Previsivelmente, a queixa de André Ventura contra Marcelo Rebelo de Sousa por traição à pátria acabou chumbada por votos contra de todos os partidos à exceção do Chega. Já depois de na quarta-feira ter ficado isolado no Parlamento no debate de urgência marcado pelo próprio partido para discutir “a situação provocada pelas declarações do Presidente da República em relação à reparação histórica das ex-províncias ultramarinas”, o líder do Chega voltou a ser duramente criticado por todos os partidos no dia em que se analisou o relatório da comissão parlamentar especial criada para o efeito.
Logo no arranque do debate, Isabel Moreira, deputada socialista e relatora do parecer, apontou o dedo a André Ventura. “O Presidente da República não cometeu qualquer crime. Para o Chega, ao fim de 50 anos de democracia, é tempo de fazer chicana. Quinze anos de prisão para quem discorda do Chega”, começou por dizer.
A socialista recorda as várias declarações que Ventura fez no passado, fosse sobre Joacine Katar Moreira, ou sobre a família do bairro Jamaica a “quem chamou bandidos” ou ainda sobre a comunidade cigana, para acusar André Ventura de se dedicar a lançar o “ódio” e de centrar toda a sua conduta política numa “falsa valentia. “Uma valentia do tamanho de um pin, mole e murcha, tímida. São todos muito valentes”, atirou Isabel Moreira apontando diretamente para a bancada do Chega.

- - - -

→ **Tarefas a realizar**:
A. Indique se cada afirmação concorda com o texto sobre a queixa de André Ventura, respondendo sim ou não e citando as palavras do texto que o decidem: (i) A queixa foi rejeitada com votos contra de todos os partidos menos o Chega. (ii) Isabel Moreira é deputada do Chega. (iii) O debate de urgência de quarta-feira foi marcado pelo Chega.
B. Traduza para inglês esta frase do texto sobre a queixa de André Ventura: «Para o Chega, ao fim de 50 anos de democracia, é tempo de fazer chicana.»
C. No texto sobre a queixa de André Ventura, que papel tinha Isabel Moreira em relação ao parecer?

→ **Material recolhido**:
- - - -

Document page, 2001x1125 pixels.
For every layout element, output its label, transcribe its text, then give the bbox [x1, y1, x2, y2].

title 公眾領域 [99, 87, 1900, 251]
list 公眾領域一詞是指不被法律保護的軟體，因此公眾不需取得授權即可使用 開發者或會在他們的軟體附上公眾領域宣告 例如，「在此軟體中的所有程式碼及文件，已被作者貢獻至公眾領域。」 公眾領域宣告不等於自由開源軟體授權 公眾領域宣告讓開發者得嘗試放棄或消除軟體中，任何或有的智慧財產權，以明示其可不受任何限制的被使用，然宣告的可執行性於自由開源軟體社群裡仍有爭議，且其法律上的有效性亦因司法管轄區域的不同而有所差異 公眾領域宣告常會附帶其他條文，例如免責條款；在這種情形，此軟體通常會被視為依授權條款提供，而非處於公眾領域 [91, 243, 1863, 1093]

- - - -

→ **Respostas por tarefa**:
A.
(i) Sim: «acabou chumbada por votos contra de todos os partidos à exceção do Chega».
(ii) Não: «Isabel Moreira, deputada socialista e relatora do parecer».
(iii) Sim: «no debate de urgência marcado pelo próprio partido».

B. For Chega, after 50 years of democracy, it is time for chicanery.

C. Era a relatora do parecer.